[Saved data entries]
□ □ □ □

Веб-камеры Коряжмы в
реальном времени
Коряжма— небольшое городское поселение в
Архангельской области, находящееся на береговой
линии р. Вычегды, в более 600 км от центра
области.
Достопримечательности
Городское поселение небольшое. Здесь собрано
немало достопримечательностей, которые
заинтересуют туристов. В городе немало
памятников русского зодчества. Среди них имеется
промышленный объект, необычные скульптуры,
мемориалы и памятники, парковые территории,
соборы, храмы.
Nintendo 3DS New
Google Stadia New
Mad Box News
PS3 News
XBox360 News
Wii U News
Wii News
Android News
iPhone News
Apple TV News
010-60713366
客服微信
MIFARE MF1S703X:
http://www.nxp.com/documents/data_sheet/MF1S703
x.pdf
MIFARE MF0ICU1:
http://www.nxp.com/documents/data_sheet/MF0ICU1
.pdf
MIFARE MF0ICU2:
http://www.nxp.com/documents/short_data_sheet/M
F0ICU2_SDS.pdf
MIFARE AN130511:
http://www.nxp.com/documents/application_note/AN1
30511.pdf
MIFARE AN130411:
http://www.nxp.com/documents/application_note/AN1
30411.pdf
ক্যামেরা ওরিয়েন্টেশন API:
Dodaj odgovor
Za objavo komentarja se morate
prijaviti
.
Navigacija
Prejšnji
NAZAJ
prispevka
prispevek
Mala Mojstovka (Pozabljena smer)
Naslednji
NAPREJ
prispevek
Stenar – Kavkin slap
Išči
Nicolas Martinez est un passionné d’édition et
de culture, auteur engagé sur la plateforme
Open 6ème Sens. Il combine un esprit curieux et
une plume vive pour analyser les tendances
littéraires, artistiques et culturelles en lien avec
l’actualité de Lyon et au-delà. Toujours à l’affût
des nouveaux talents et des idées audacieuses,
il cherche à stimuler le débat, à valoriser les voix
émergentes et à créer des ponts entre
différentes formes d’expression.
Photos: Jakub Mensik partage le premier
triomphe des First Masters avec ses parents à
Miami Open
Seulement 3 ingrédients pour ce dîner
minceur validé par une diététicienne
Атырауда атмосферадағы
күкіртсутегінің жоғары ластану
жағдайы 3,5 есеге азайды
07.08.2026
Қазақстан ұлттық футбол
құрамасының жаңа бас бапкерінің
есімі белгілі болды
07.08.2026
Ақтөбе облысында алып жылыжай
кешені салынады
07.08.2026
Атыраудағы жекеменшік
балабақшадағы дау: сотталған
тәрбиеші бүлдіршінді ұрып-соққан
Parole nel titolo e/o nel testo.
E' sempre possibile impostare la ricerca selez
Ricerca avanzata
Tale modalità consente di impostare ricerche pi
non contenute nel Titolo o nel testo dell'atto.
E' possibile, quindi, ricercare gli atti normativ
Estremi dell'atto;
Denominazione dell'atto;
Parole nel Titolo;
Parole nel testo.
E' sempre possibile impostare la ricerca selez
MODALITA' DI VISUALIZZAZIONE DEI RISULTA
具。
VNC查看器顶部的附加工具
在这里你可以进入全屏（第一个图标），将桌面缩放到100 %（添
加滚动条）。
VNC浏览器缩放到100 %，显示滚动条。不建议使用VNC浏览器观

□ □ □ □

Work order
From the first line of the data above to the line holding "des nouveaux talents", reproduce each line exactly; emit no other lines.

Response
Веб-камеры Коряжмы в
реальном времени
Коряжма— небольшое городское поселение в
Архангельской области, находящееся на береговой
линии р. Вычегды, в более 600 км от центра
области.
Достопримечательности
Городское поселение небольшое. Здесь собрано
немало достопримечательностей, которые
заинтересуют туристов. В городе немало
памятников русского зодчества. Среди них имеется
промышленный объект, необычные скульптуры,
мемориалы и памятники, парковые территории,
соборы, храмы.
Nintendo 3DS New
Google Stadia New
Mad Box News
PS3 News
XBox360 News
Wii U News
Wii News
Android News
iPhone News
Apple TV News
010-60713366
客服微信
MIFARE MF1S703X:
http://www.nxp.com/documents/data_sheet/MF1S703
x.pdf
MIFARE MF0ICU1:
http://www.nxp.com/documents/data_sheet/MF0ICU1
.pdf
MIFARE MF0ICU2:
http://www.nxp.com/documents/short_data_sheet/M
F0ICU2_SDS.pdf
MIFARE AN130511:
http://www.nxp.com/documents/application_note/AN1
30511.pdf
MIFARE AN130411:
http://www.nxp.com/documents/application_note/AN1
30411.pdf
ক্যামেরা ওরিয়েন্টেশন API:
Dodaj odgovor
Za objavo komentarja se morate
prijaviti
.
Navigacija
Prejšnji
NAZAJ
prispevka
prispevek
Mala Mojstovka (Pozabljena smer)
Naslednji
NAPREJ
prispevek
Stenar – Kavkin slap
Išči
Nicolas Martinez est un passionné d’édition et
de culture, auteur engagé sur la plateforme
Open 6ème Sens. Il combine un esprit curieux et
une plume vive pour analyser les tendances
littéraires, artistiques et culturelles en lien avec
l’actualité de Lyon et au-delà. Toujours à l’affût
des nouveaux talents et des idées audacieuses,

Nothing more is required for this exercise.